TAREFAS A RESOLVER
A) Enumere as categorias de habitação às quais o excerto sobre a nova lei dos solos exige que se destine pelo menos 70% da área total de construção em terrenos reclassificados.
B) Reproduza sem alterações, do excerto sobre a lei dos solos, o trecho que abre com as palavras "Um dos aspetos-chave" e fecha com "em consultas públicas.".

EXCERTO DO DOCUMENTO
....................

HABITAÇÃO ACESSÍVEL: A PRIORIDADE DA ALTERAÇÃO DA LEI DOS SOLOS
O novo regime não se limita a facilitar a reclassificação de terrenos: estabelece também regras claras para garantir que a maioria da área construída seja destinada à habitação acessível. Este é, sem dúvida, o ponto central da legislação, com implicações significativas no mercado imobiliário.
Percentagem Mínima Dedicada à Habitação
A lei exige que pelo menos 70% da área total de construção em terrenos reclassificados seja destinada a:
- Habitação pública;
- Arrendamento acessível;
- Habitação de valor moderado.
O objetivo é assegurar que grande parte das novas construções seja utilizada para resolver problemas habitacionais, evitando que os terrenos sejam usados para projetos de luxo ou especulação imobiliária.
O Conceito de “Habitação de Valor Moderado”
Esta nova categoria é um dos aspetos mais inovadores da legislação, destinada a apoiar a classe média. Segundo a lei, “habitação de valor moderado” refere-se a imóveis cujo preço por metro quadrado:
- Não ultrapasse a mediana nacional de preços de venda; ou
- Não exceda 125% da mediana do concelho (até ao limite de 225% da mediana nacional).
Atualmente, com base nos dados do Instituto Nacional de Estatística (INE), o preço mediano em Portugal é de 1.661 euros/m², o que estabelece um teto máximo de 3.737 euros/m² (225% da mediana nacional). Em regiões como Lisboa e Cascais, onde os preços habitacionais frequentemente ultrapassam este limite, os promotores terão de ajustar significativamente os valores, o que representa um grande desafio para os setores público e privado.
IMPACTOS GEOGRÁFICOS E REGIONAIS DA NOVA LEI DOS SOLOS
O impacto desta legislação será especialmente sentido em áreas metropolitanas, como Lisboa e Porto, onde os preços habitacionais têm aumentado rapidamente. Por exemplo, em Lisboa, o preço médio por metro quadrado é de 4.203 euros/m², ultrapassando em 11% o limite máximo estabelecido pela lei para “habitação de valor moderado”. Em algumas freguesias, como Santo António e Marvila, as diferenças são ainda mais extremas, com preços que podem ultrapassar os 6.000 euros/m².
Desafios para Promotores e Municípios
Os promotores imobiliários terão de equilibrar os custos elevados de construção nestas zonas com os limites de preço impostos pela legislação. Por outro lado, os municípios terão de garantir que a reclassificação dos terrenos resulte em habitação acessível, sem comprometer a qualidade dos projetos ou a sustentabilidade urbana.
COMO FUNCIONA O PROCESSO DE RECLASSIFICAÇÃO DOS SOLOS?
Um dos aspetos-chave do novo regime é que o processo de reclassificação é conduzido exclusivamente pelas Câmaras Municipais. Os proprietários de terrenos rústicos não podem iniciar o processo diretamente, mas podem participar de forma indireta, manifestando interesse e contribuindo em consultas públicas.

....................

MATERIAL DE ORIGEM

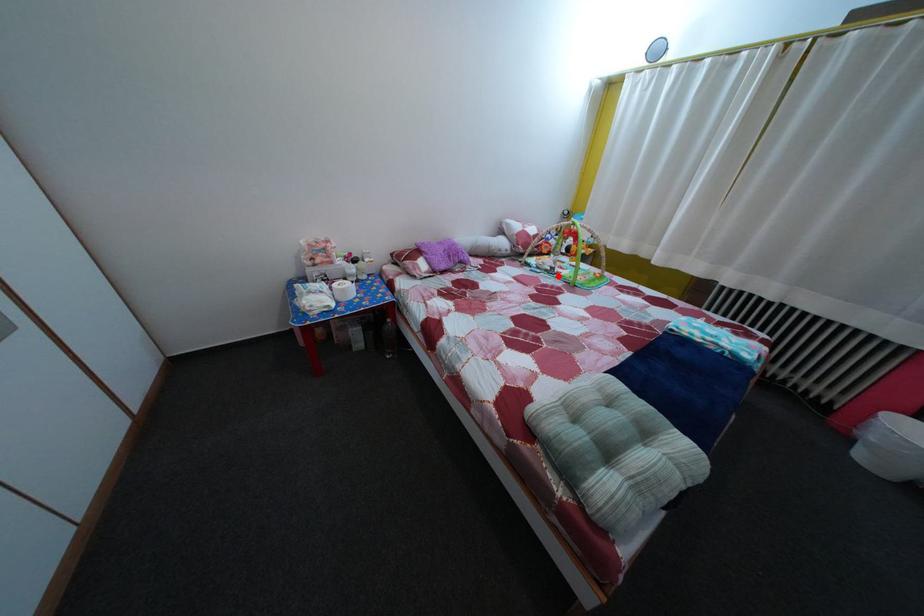
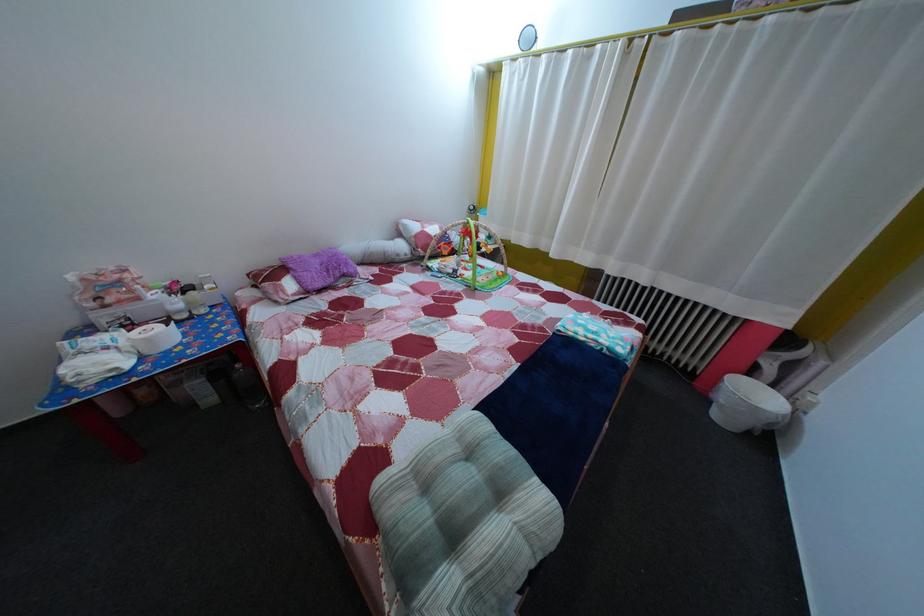
Find the pixel in the second image that matches the highlighted location in the first image.

(459, 278)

....................

RESPOSTAS
A)
- Habitação pública
- Arrendamento acessível
- Habitação de valor moderado

B)
Um dos aspetos-chave do novo regime é que o processo de reclassificação é conduzido exclusivamente pelas Câmaras Municipais. Os proprietários de terrenos rústicos não podem iniciar o processo diretamente, mas podem participar de forma indireta, manifestando interesse e contribuindo em consultas públicas.